Today, I am opening a new section on my blog, and this time it is about analytics. As you may know, I've been working in research on IIoT and analytics for the last years, but up to now my blog has only shown my hobbyist projects. I want to change the focus of my website a little bit and add something about data analytics, machine learning, Docker technology etc. Everything that I will publishing in this section is not new. There are many tutorials and great YouTube videos that explain these topics too, but I am going to focus on building an end-to-end data science project using some of the projects that I made using MicroPython and Android Things as sensors, using Docker and the Google Cloud Platform.
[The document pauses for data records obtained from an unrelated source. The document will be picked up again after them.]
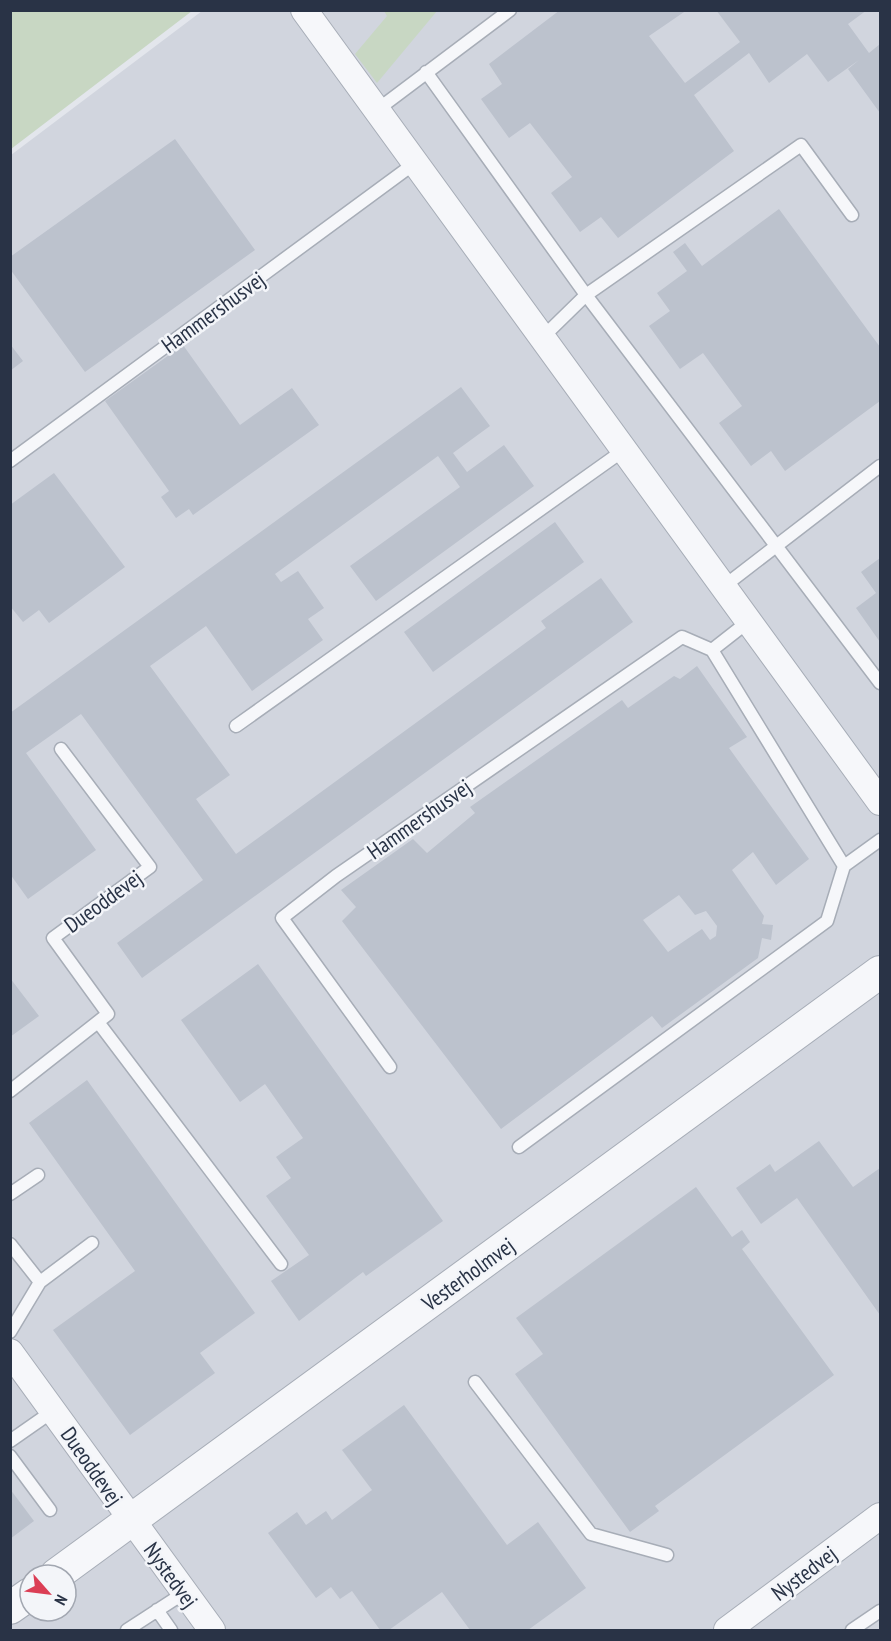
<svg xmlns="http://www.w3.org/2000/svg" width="891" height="1641" viewBox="0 0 891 1641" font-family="'PT Sans Narrow',sans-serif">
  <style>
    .built { fill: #d1d5de; fill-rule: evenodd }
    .green { fill: #c8d7c3 }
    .building { fill: #bcc2cd; fill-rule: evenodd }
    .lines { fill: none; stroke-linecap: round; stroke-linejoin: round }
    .service-casing { stroke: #a7adb7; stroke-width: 15 }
    .minor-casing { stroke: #a7adb7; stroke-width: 28 }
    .tertiary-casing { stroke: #a7adb7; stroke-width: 34 }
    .service { stroke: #f6f7fa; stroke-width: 12 }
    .minor { stroke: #f6f7fa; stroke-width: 26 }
    .tertiary { stroke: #f6f7fa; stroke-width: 32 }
    .labels { text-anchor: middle; stroke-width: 5; stroke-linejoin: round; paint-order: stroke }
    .street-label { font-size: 22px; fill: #293346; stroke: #f3f5f9 }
  </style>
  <rect width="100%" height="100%" fill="#e3e6ec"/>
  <path class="built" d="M202,11H880V1630H11V155ZM30,1575H66V1611H30Z"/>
  <path class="green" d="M11,10H192V11L11,149Z
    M384,11H437L377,83L355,54L387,16Z"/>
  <path class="building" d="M560,10H687L649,36L685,83L740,42L716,10H867L848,24L869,53L880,44V113L848,69L859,60L828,82L807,54L769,83L749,53L694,95L734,151L618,238L601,217L580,232L551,193L572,177L530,123L509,138L481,99L502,84L489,64Z
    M175,139L255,250L85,372L10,269V257Z
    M779,209L880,347V401L785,471L771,451L751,466L719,423L742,406L703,353L680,369L649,326L670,311L657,293L687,271L673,252L685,243L702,266Z
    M10,344L23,361L10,371Z
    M183,345L240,425L292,388L319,425L193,515L189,509L176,518L161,497L169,491L105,401Z
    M461,387L490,426L453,453L467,472L504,445L534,486L376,601L350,566L460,487L438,456L275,574L281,582L298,571L324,608L308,619L323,640L252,691L206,626L150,666L230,775L196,799L236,854L546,628L541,621L601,578L633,622L142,978L117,943L203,880L81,714L26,753L96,850L28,899L10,874V713Z
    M54,473L125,567L49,623L39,610L23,622L10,606V505Z
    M555,522L584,562L433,672L404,632Z
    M880,558V642L856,608L876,593L861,572Z
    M697,666L747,737L729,748L809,859L776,885L753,852L732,870L764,916L762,924L773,925L771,940L762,938L758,958L662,1028L652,1016L501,1129L342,921L356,907L341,890L413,839L427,853L475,813L470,807L622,700L628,708L674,676L680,679ZM679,895L695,915L706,911L717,926L716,936L710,940L702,929L668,952L643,920Z
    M258,964L443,1221L366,1276L363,1272L299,1321L271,1281L309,1255L266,1196L291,1178L276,1157L303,1138L265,1084L240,1102L181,1020Z
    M10,978L39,1016L10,1037Z
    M87,1080L255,1313L200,1353L215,1373L130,1435L53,1330L135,1271L29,1123Z
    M819,1141L853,1187L880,1168V1315L797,1198L761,1224L736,1188L770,1164L775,1172Z
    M696,1187L732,1237L742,1230L750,1242L742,1249L834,1375L655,1506L659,1511L630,1532L515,1374L543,1354L516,1318Z
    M404,1405L507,1545L538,1522L586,1588L528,1630H470L442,1592L389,1630H380L352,1591L340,1599L331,1587L316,1598L268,1533L297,1512L306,1525L326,1511L332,1520L372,1490L342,1450Z
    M10,1489L34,1521L10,1539Z"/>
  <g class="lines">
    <g class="service-casing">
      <path id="service" d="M426,72L586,295L880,683
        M377,110L510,10
        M542,338L586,295L801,145L852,215
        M10,461L415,163
        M723,587L880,466
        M749,621L712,650L844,866
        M236,726L624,450
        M98,1022L281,1264
        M390,1067L282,918L336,876L682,637L712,650
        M10,1091L108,1014L53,938L150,867L61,749
        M519,1147L827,921L844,866L880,840
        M10,1194L38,1175
        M10,1244L40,1282
        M10,1332L40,1282L92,1243
        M475,1382L591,1534L667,1555
        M10,1441L53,1411
        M10,1456L50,1510
        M157,1610L171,1630
        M127,1630L184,1593
        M852,1630L880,1611"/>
    </g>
    <g class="minor-casing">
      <path id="minor" d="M304,10L880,802
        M10,1352L212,1630
        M727,1630L880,1516"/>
    </g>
    <g class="tertiary-casing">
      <path id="tertiary" d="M56,1575L880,972
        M10,1608L30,1594"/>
    </g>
    <use href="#service" class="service"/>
    <use href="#minor" class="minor"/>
    <use href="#tertiary" class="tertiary"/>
  </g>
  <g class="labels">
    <g class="street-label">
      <text transform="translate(213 312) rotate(-36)" y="8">Hammershusvej</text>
      <text transform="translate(419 819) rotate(-35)" y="8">Hammershusvej</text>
      <text transform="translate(103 901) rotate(-36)" y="8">Dueoddevej</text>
      <text transform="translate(468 1274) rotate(-36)" y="8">Vesterholmvej</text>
      <text transform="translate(92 1466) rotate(55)" y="8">Dueoddevej</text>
      <text transform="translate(804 1573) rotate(-37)" y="8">Nystedvej</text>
      <text transform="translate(171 1575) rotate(54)" y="8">Nystedvej</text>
    </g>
  </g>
  <rect width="891" height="1641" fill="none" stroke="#293346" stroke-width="24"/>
  <g transform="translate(48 1593) rotate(118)"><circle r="28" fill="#f3f5f9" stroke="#a2a7b1" stroke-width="1.5"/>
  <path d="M0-4.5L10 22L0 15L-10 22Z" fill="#db3e55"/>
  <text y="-9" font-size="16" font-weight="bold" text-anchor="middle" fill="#293346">N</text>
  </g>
</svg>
This post is a short guide for using Docker as an environment for data science. Docker allows you to almost say goodbye to OS troubles and welcome to portability!
|Fig. 1: Docker|
One of the most time consuming and annoying part that you have when you try to share your work with your co-worker is to install and setup all libraries and packages of your environment, ie. if you've developed some cool algorithm or pipeline to process data and you want that your co-worker does the evaluation process, he or she needs to install all the libraries that you've locally (or in an environment) installed. You can also add as a problem, that your co-worker needs an specific version of a library that is not compatible with your code because it is an old version. Or, he/she is working on Windows and you are on Linux and you cannot find the right libraries to install on Windows. Then, your new friend should be Docker! and as I said before, say goodbye to OS troubles and welcome to portability!